Certain kinds and stages of making trigger easy focus and a pleasant feeling of timelessness that might look like patience or discipline or endurance to someone who doesn't actually like making things. The early stages of carving a wax model are like that. While roughing out the basic shape I do fight impatience because I'm so eager to see my idea take shape, and I have to be careful not to go too fast and mess it up, but once the piece shows its basic gesture it's pure pleasure until I think, happily and mistakenly, that I'm almost done. That's when the long, hard part begins. I smooth the edges, trying to perfect fluid, graceful curves, but then I take off too much wax. I add more wax and refine the edges again, but accidentally nick a finished surface. I fill in the nick and smooth it out as if it had never been, but then I notice a bubble included when I added wax, so I ease it out with a hot tool, add more wax, and smooth it out again. I use a light hand, but delicate parts snap anyway beneath file and sandpaper, and I repair them, sometimes three or four times or more. It is tedious work. It is stressful, especially when I am working to a deadline (which I am not just now).

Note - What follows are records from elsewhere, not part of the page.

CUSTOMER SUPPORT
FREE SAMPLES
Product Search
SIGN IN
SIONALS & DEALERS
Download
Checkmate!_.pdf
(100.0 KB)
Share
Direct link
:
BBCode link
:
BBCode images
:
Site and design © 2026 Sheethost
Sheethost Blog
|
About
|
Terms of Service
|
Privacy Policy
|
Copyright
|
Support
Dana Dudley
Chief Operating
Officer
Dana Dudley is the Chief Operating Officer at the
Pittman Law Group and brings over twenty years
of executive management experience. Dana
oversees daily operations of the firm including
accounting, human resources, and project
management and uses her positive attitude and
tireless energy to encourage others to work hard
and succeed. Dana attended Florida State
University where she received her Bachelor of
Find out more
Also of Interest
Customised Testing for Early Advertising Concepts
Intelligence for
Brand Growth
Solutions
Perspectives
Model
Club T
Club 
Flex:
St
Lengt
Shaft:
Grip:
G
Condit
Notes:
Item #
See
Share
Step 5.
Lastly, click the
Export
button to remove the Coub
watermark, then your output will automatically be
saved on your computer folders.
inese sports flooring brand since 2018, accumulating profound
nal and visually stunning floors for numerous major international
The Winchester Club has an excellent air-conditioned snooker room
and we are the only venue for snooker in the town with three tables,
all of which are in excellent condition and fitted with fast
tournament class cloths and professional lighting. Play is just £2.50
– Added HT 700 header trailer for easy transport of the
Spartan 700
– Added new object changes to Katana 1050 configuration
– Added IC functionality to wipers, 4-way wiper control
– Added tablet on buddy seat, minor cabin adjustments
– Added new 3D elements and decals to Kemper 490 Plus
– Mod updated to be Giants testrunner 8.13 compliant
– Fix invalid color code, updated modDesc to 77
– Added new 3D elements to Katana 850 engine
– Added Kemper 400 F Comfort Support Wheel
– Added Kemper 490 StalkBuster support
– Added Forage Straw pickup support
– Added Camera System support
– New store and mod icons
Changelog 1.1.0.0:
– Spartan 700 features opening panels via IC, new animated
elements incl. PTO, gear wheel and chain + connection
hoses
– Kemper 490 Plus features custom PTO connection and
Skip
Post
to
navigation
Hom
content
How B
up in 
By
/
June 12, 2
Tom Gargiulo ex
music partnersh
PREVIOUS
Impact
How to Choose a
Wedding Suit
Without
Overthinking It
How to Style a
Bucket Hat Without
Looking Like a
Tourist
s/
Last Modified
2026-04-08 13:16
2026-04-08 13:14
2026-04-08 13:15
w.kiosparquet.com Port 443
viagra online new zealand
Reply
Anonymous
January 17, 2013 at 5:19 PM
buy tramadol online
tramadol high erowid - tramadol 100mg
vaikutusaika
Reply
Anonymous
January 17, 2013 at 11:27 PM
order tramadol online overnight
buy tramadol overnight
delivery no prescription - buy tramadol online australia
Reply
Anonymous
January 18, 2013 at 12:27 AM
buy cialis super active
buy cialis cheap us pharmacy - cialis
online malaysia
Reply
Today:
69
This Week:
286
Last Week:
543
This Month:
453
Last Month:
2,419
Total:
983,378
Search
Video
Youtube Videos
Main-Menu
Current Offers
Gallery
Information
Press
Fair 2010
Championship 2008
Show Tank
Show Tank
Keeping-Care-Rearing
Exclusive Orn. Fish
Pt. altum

That's where I am with my leaf pendant. I have spent hours smoothing, refining and repairing, and I think I actually am almost done. The aggravation has been greatly mitigated by listening while I work to The Mating Season, a Jeeves and Wooster book by English humorist P. G. Wodehouse, delightfully read by Jonathan Cecil. (The link will take you to YouTube and a few minutes of the story which you would have to buy to listen to in its entirety. I checked it out of the library instead.) Fiddling with hot wax mostly felt like a small price to pay for indulging in hours of delicious entertainment, so if someone remarks that I must really be patient, I suppose once again they will just be wrong. I am more than ready, though, to start on my next project, a pendant shaped like a single lily-of-the-valley blossom.
On another note, I have been enjoying paintings of interiors lately, pictures of simple rooms that open to the outside. They are straightforwardly real, yet feel symbolic as dreams, charged with quiet significance.